O Homem que Não Dormia
Inácio Araújo
Numa cabine de imprensa encontro o amigo Egypto e ele me pergunta sobre “O Homem que Não Dormia”. E, antes mesmo que eu possa responder ele acrescenta que foi um dos quatro abnegados que permaneceu até o fim da sessão.
Nada contra sair no meio dos filmes. Ficar até o final não proporciona uma visão melhor e, eventualmente, se não se está agüentando aquilo, ela pode ser até pior.
De minha parte, só posso discordar do Egypto em relação a esse filme. Não posso falar dos demais colegas, porque não tive a chance de conversar com eles.
É um filme fragmentário, concordo. Mas isso não é necessariamente um defeito.

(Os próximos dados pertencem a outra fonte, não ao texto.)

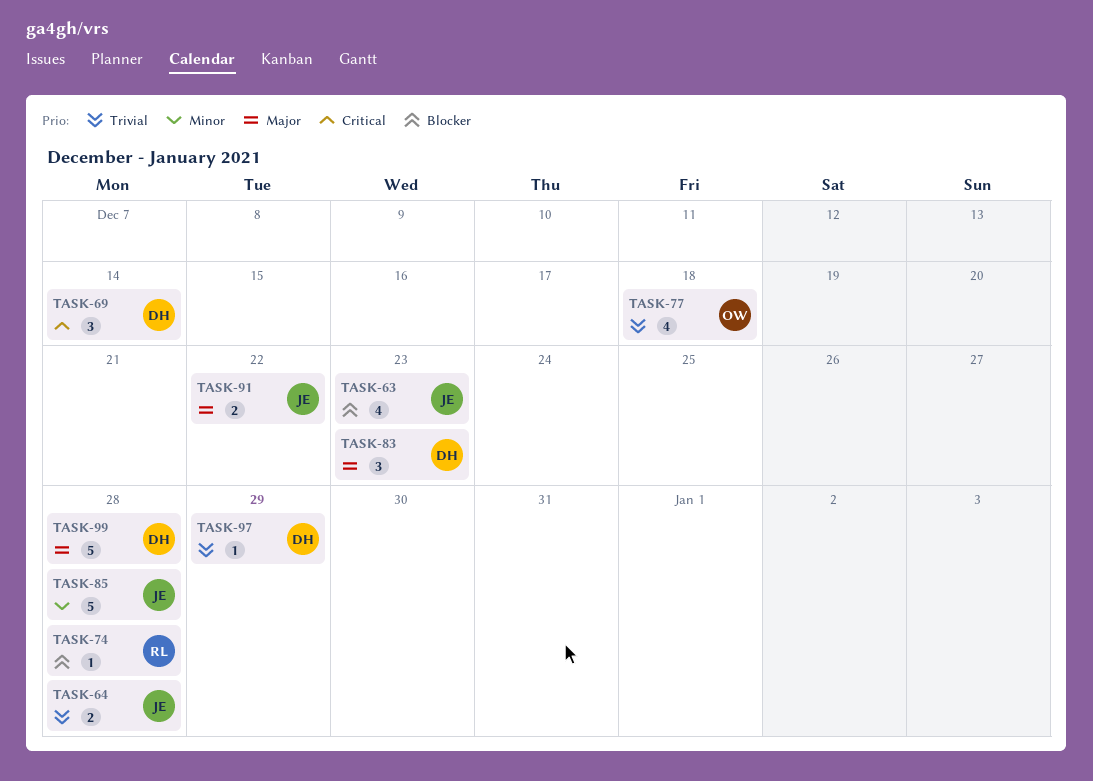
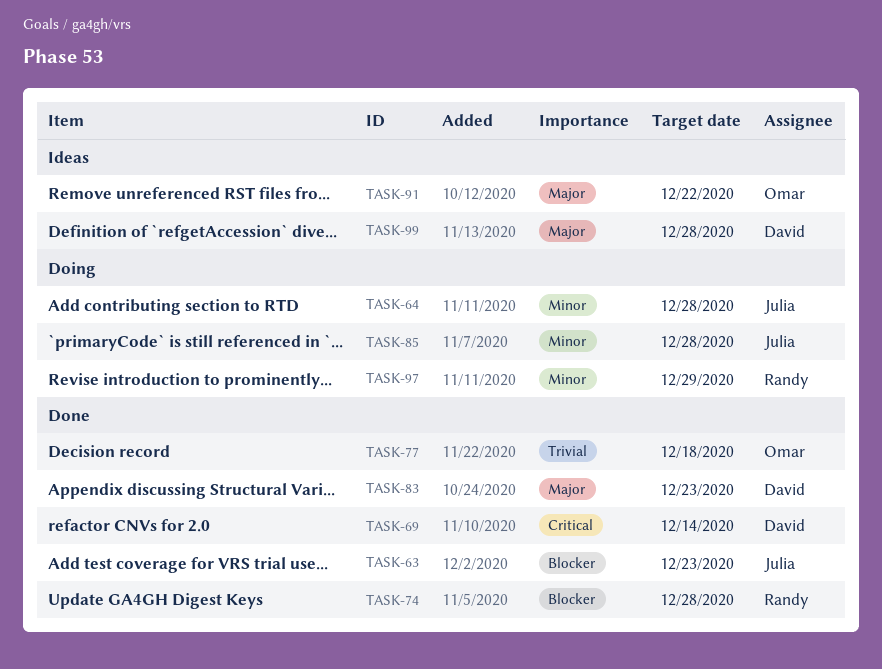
TASK-64, priority: Trivial -> Minor
TASK-91, owner: Julia -> Omar
TASK-97, owner: David -> Randy
TASK-97, priority: Trivial -> Minor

É um hábito da geração de Edgard Navarro, não apenas no Brasil.
E, até pude entender, o filme tem uma coerência interna muito forte, é balizado por um fabulário (mula sem cabeça etc.), pela crônica política (o torturado da ditadura, transformado em louco da cidadezinha), pela permeabilidade do real pelo fantástico (os deuses nativos, tão presentes que contaminam até o padre), pela crônica de costumes (a maledicência e a tragédia familiar do coronel, que é um outro lado da repressão e da dominação econômica).
Essas séries, tenho a impressão, se articulam muito bem e criam um exemplar de filme fantástico bem raro no Brasil e que foge do interminável prato pronto que em geral nos é servido.

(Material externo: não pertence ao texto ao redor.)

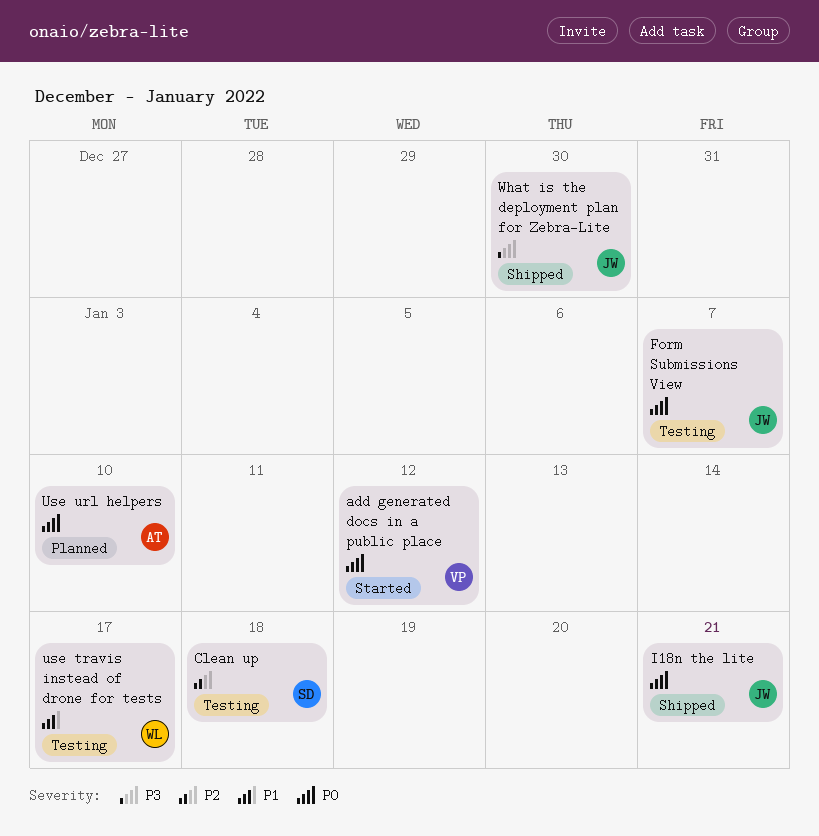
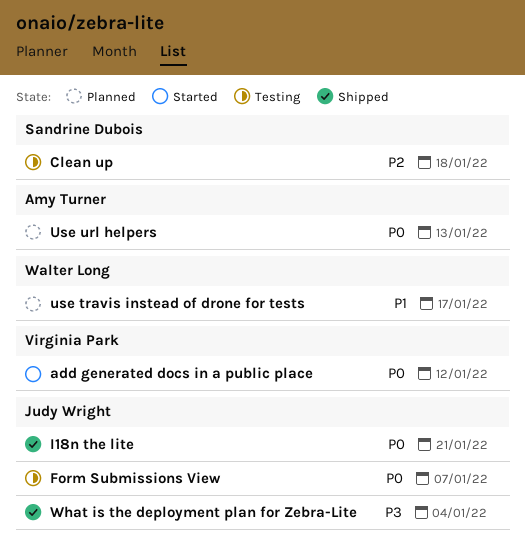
use travis instead of drone for tests, status: Testing -> Planned
Use url helpers, due: Jan 10 -> Jan 13
What is the deployment plan for Zebra-Lite, due: Dec 30 -> Jan 4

Há um ponto obscuro no filme e o Egypto manifestou seu desagrado: é quanto a certa escatologia, àquela gente que fica urinando em cena, essas coisas.
Bem, para os padrões Navarro é uma delicadeza. Ainda assim, acho que esses momentos, sim, são dispersivos. Raramente se justificam.
No geral, no entanto, um filme que me pareceu muito vivo, atrevido, inteligente. Espero que os colegas lhe dêem uma segunda chance.